Suite à mon appel téléphonique d'hier faisant suite à plusieurs messages laissés durant vos congés, pouvez-vous m'indiquer à quelle date puis-je passer récupérer un jeu de clés du bien afin que l'expert immobilier et l'agent immobilier visitent le lieu?
Votre cliente, Mademoiselle BP, vous a mandaté pour faire cesser l'indivision qui nous lie. Je vous ai confirmé que je ferai le nécessaire en ce sens, j'en attends de même de sa part.
Certes elle a accouché le 2 août dernier. Moi-même, jeune créatrice d'entreprise, je suis soignée pour un cancer depuis 2 ans, ce que votre cliente n'ignore pas. Aussi, contrairement à ce que vous m'avez fait comprendre, je suis bien placée concernant les priorités et les tracasseries à éviter vu ma situation.

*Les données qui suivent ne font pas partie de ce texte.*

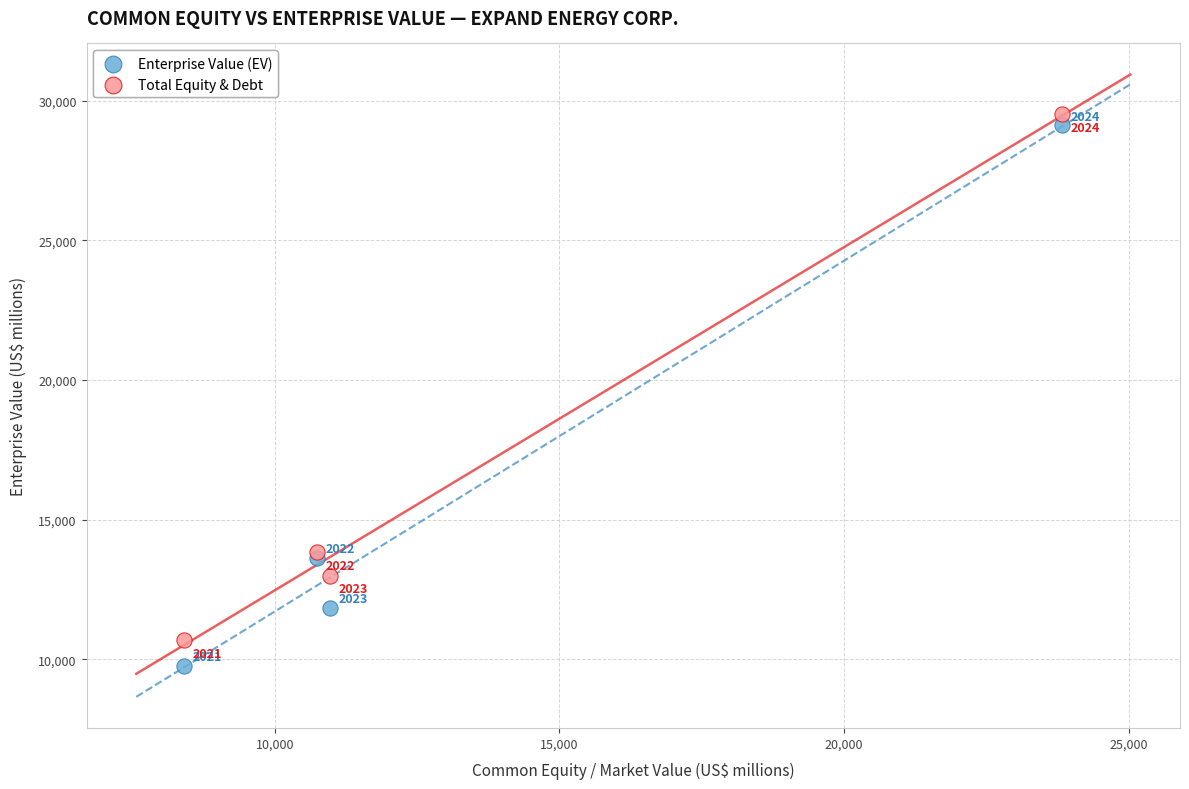

What is the X range (max minus min) for the scatter plot?

15428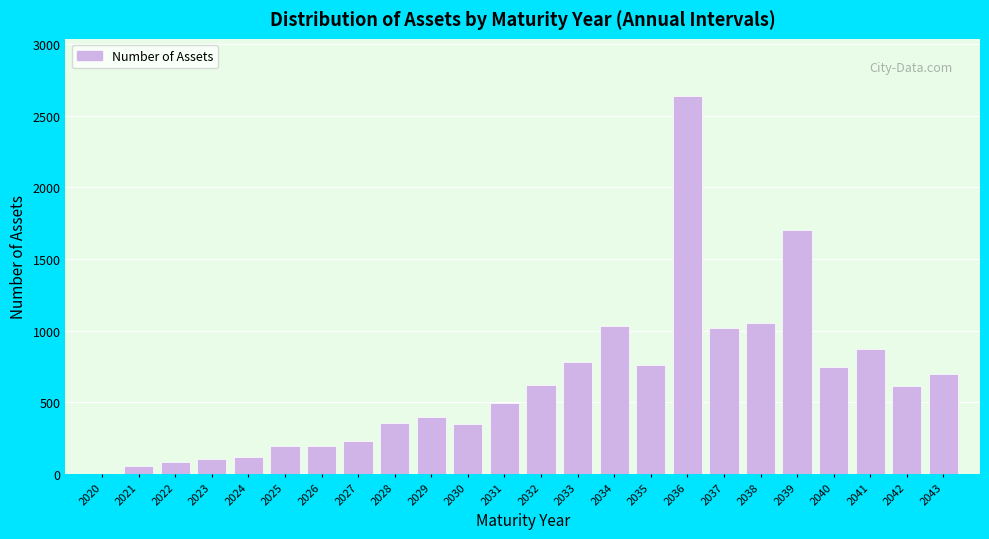

Which category has the highest value across all series?

2036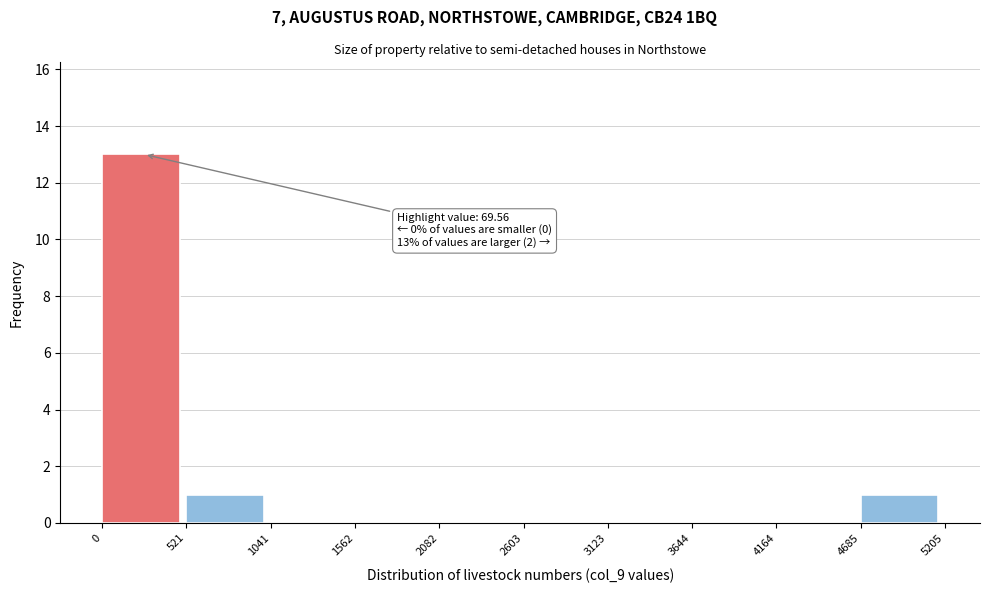

Over which range of the x-axis is the bar tallest?

0 to 521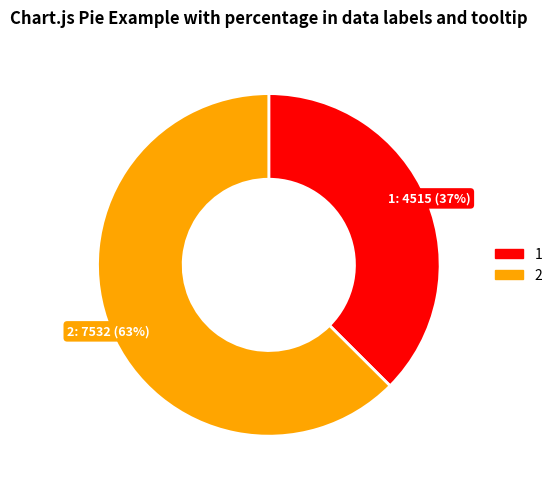

What is the smallest slice in the pie chart?

1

Plus le temps passe, plus le manque de réactivité de votre cliente me porte préjudice en dehors du fait qu'elle m'est mise, une nouvelle fois, devant le fait accompli et de ses arriérés d'indemnités d'occupation sans compter ses retards répétitifs passés desdits versements (allant parfois jusqu'à 6 mois) afin que je puisse prendre mes dispositions.
Je vous serais gré de bien vouloir faire le nécessaire afin que je puisse obtenir les élements tant réclamés depuis des années, dans les meilleurs délais.
Même indivisaire demandant le droit, légitime, d'informations concernant la copropriété, je n'ai pu obtenir les coordonnées du Syndic. Pouvez-vous les lui demander afin que je puisse entrer avec ce dernier pour enfin faire avancer le dossier et qu'aucun détail ne manque dont la répartition des charges dites récupérables ?
Dans l'attente d'une date rapide pour la récupération des clés puis des documents et éviter ainsi de saisir le Tribunal compétant,
Je vous prie de croire, Maître, à l'assurance de ma considération distinguée.